Amended by Stats. 1976, Ch. 641.

As used in this division, independent accountant means a certified public accountant or public accountant who is independent of the corporation as determined in accordance with generally accepted auditing standards and who is engaged to audit financial statements of the corporation or perform other accounting services.

Repealed and added by Stats. 1975, Ch. 682.

Nothing contained in this division modifies the provisions of subdivision (h) of Section 25102 or the conditions provided therein to the availability of an exemption under that subdivision.

Added by Stats. 1976, Ch. 641.

Any requirement in this division for a vote of each class of outstanding shares means such a vote regardless of limitations or restrictions upon the voting rights thereof, unless expressly limited to voting shares.

Amended by Stats. 2006, Ch. 538, Sec. 78. Effective January 1, 2007.

Any reference in this division to the time a notice is given or sent means, unless otherwise expressly provided, any of the following:

(a)The time a written notice by mail is deposited in the United States mails, postage prepaid.
(b)The time any other written notice, including facsimile, telegram, or electronic mail message, is personally delivered to the recipient or is delivered to a common carrier for transmission, or actually

transmitted by the person giving the notice by electronic means, to the recipient.

(c)The time any oral notice is communicated, in person or by telephone, including a voice messaging system or other system or technology designed to record and communicate messages, or wireless, to the recipient, including the recipient’s designated voice mailbox or address on the system, or to a person at the office of the recipient who the person giving the notice has reason to believe will promptly communicate it to the recipient.

Added by Stats. 2022, Ch. 217, Sec. 2. (SB 218) Effective January 1, 2023.

(a)(1) Otherwise lawful corporate actions not in compliance, or purportedly not in compliance, with this division or the articles, bylaws, or a plan or agreement to which the corporation is a party in effect at the time of the corporate action, may be ratified, or validated by the superior court, in accordance with the provisions of this section.
(2)Except as otherwise determined by the superior court pursuant to subdivision (e), a ratification or validation of a corporate action in accordance with this section is conclusive in the absence of fraud.
(3)This section does not limit the authority of the board, the shareholders, or the corporation to effect any

other lawful means of ratification or validation of a corporate action or correction of a record.

(4)No corporate action may be ratified under subdivision (b) by a dissolved corporation or a foreign corporation, and no petition may be filed under subdivision (e) in respect of any corporate action or security of such a corporation.

» TO-DO LIST:
(a) According to the corporations code extract, when is a written notice sent by mail considered given or sent?
(b) Translate this sentence from the corporations code extract into Spanish: "Except as otherwise determined by the superior court pursuant to subdivision (e), a ratification or validation of a corporate action in accordance with this section is conclusive in the absence of fraud."
(c) For each statement, say whether it agrees with the corporations code extract, and quote the words that decide it: (i) A dissolved corporation may ratify a corporate action under subdivision (b). (ii) An independent accountant can be either a certified public accountant or a public accountant. (iii) A required vote of each class of outstanding shares applies despite restrictions on voting rights, unless expressly limited to voting shares.
The listing has no part in this work.

» SOURCE MATERIAL:

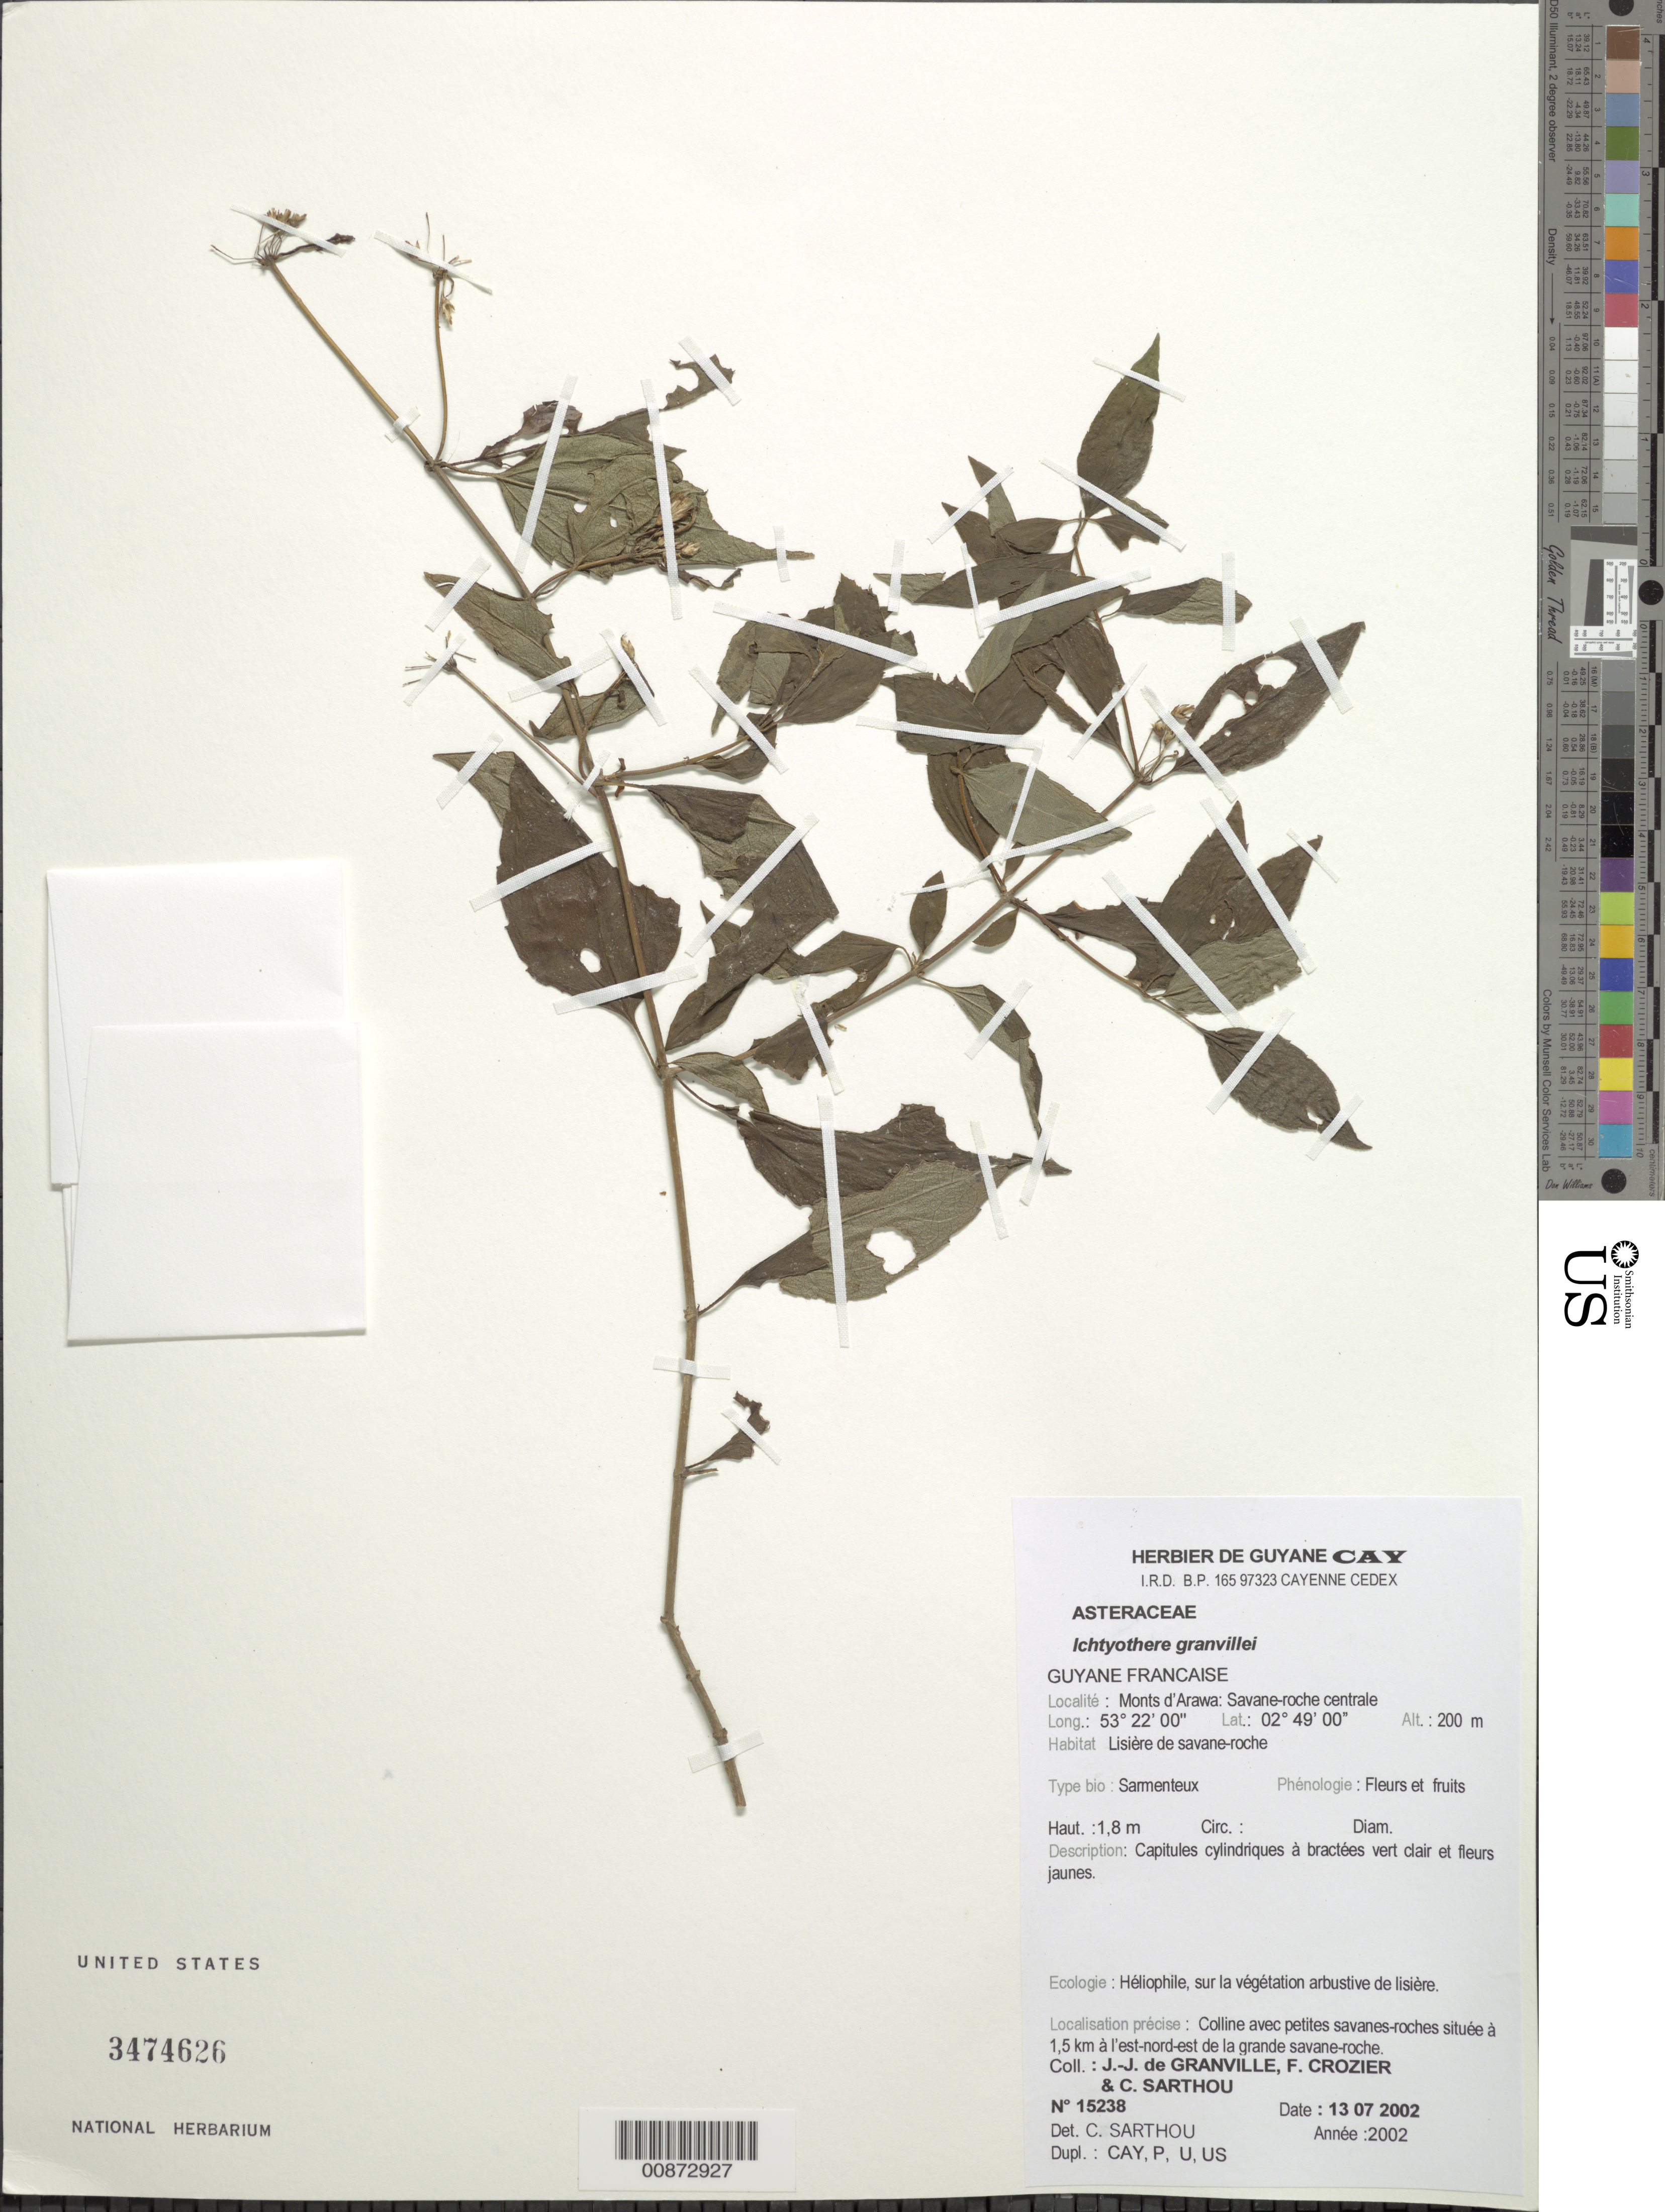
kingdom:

» FINAL ANSWERS:
(a) At the time it is deposited in the United States mails, postage prepaid.

(b) Salvo que el tribunal superior determine otra cosa conforme a la subdivisión (e), la ratificación o validación de una acción corporativa de acuerdo con esta sección es concluyente en ausencia de fraude.

(c)
(i) No: "No corporate action may be ratified under subdivision (b) by a dissolved corporation"
(ii) Yes: "a certified public accountant or public accountant"
(iii) Yes: "regardless of limitations or restrictions upon the voting rights thereof, unless expressly limited to voting shares"